Logging should not be limited ?

[thrill12]

Seriously, from a developer viewpoint, that is all wrong.
I have worked on projects in which there was simply too much logging going on that you couldn't tell head from toe anymore. When a problem arrived, scanning the logfiles proved very cumbersome indeed. Every developer had his own stuff logged, which sometimes proved interesting, sometimes proved utter crap (noone wants to know variable XYZ is increased by 1 for 24943 times).

You should develop a well-thought logging strategy that increases the logging verbosity on a problem-basis, not simply log everything that happens and hoping you get some useful information.

Except just one thing:

[Chemisor]

> What on earth (or on Mars) could we possibly take away from this experience?

Rule 3: Never ignore the return value from open.

Re:What we can learn:

[Anonymous Coward]

Wrong. That was a human error in designing the processor.

Re:What we can learn:

[roman_mir]

Really? What about external factors like a radiation spike that kills some of your hardware, will the computer do what you tell it to do then correctly?

Re:The proper fix...

[cetialphav]

So it's clear that their on-the-ground testing didn't catch the first bug, despite the rigorous testing you described. Which makes one wonder if they really did such rigorous testing. The grandparent is right.

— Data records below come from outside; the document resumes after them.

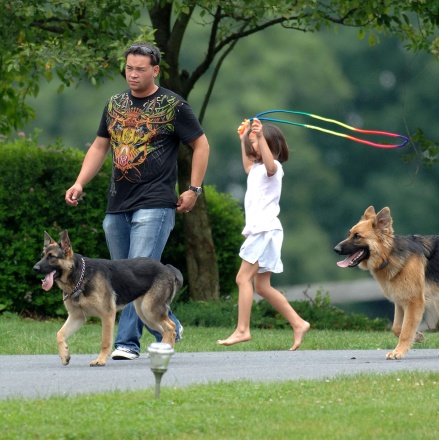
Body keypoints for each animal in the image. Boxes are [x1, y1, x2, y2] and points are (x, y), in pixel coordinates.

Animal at [33, 229, 182, 366]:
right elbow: (59, 334)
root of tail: (167, 268)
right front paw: (65, 355)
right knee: (167, 331)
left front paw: (100, 360)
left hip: (149, 310)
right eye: (42, 256)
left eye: (51, 257)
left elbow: (105, 341)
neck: (80, 276)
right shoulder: (77, 317)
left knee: (171, 327)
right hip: (145, 315)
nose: (35, 268)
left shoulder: (107, 315)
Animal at [336, 208, 438, 360]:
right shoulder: (401, 301)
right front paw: (417, 336)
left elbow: (406, 330)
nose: (335, 249)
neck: (388, 255)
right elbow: (397, 328)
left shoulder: (414, 302)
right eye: (349, 234)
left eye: (357, 236)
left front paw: (398, 352)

But this was probably intentional. The flight to Mars is a long one, so there is plenty of time to test while the rover is in transit. Before launch, you need to make sure that the hardware works and is reliable. Since they can upload new versions of software, they can do much of the testing after the launch. This is one of the things that allowed them to hit aggressive launch windows.

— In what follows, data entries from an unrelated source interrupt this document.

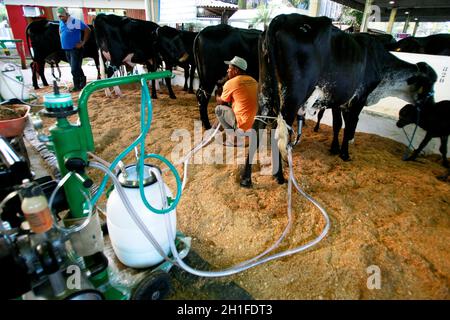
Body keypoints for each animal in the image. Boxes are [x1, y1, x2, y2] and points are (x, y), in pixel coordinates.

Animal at [241, 14, 438, 188]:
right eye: (430, 84)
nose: (432, 106)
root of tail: (282, 18)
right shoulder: (358, 99)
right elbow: (350, 126)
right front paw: (345, 153)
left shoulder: (338, 101)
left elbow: (337, 125)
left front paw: (334, 148)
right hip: (291, 98)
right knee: (281, 135)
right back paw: (280, 176)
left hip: (265, 93)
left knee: (258, 127)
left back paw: (246, 179)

This looks like it was less a technical failure and more a communications failure. Other rover operations were dependant on the utilities running to clear up flash space. When that did not happen on time, the right people were not told and so they assumed there would be more space available.

Re:What's the big deal??

[DerekLyons]

But at NASA, you have a local replica of the whole system sitting in the lab next door.

A lab that resembles the rover on Mars less than you might think. You see, the lab is rebooted frequently, and equally frequently has it's configuration reset to test one thing or another. The rover on Mars has been running for months. (This is the difference that lead to the problems they are currently debugging.)

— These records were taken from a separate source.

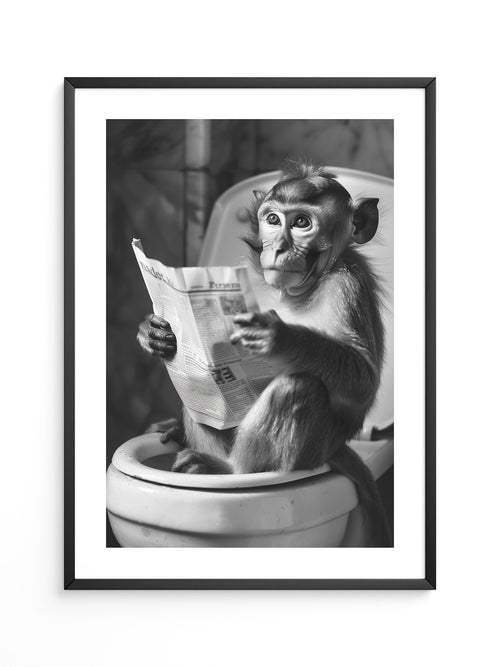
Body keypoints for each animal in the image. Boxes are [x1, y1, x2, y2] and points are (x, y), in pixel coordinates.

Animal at [137, 160, 391, 546]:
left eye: (302, 223)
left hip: (312, 450)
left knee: (297, 387)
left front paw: (281, 337)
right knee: (202, 394)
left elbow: (363, 378)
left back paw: (227, 470)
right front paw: (156, 334)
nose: (279, 248)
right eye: (272, 219)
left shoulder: (349, 285)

you're in a team of professionals that if necessary can calculate the most probable results of particular radiation hitting your system under a given angle, or can tell you the power usage and temperature effect of the system components given a particular subroutine,

Of course none of the guys have acess to or experience with a system that has been exposed to severe enviroments, operated for months at a time, etc.. *Except* for the two irreplaceable examples sitting on the Martian surface. Nor are they *entirely* certain of the effects of those exposures and changes, *except* by examing the two irreplaceable examples sitting on the Martian surface.

Certainly the JPL/NASA guys are smart, experienced with other probes, and have massive resources backing them up. But they also have some heavy odds against them.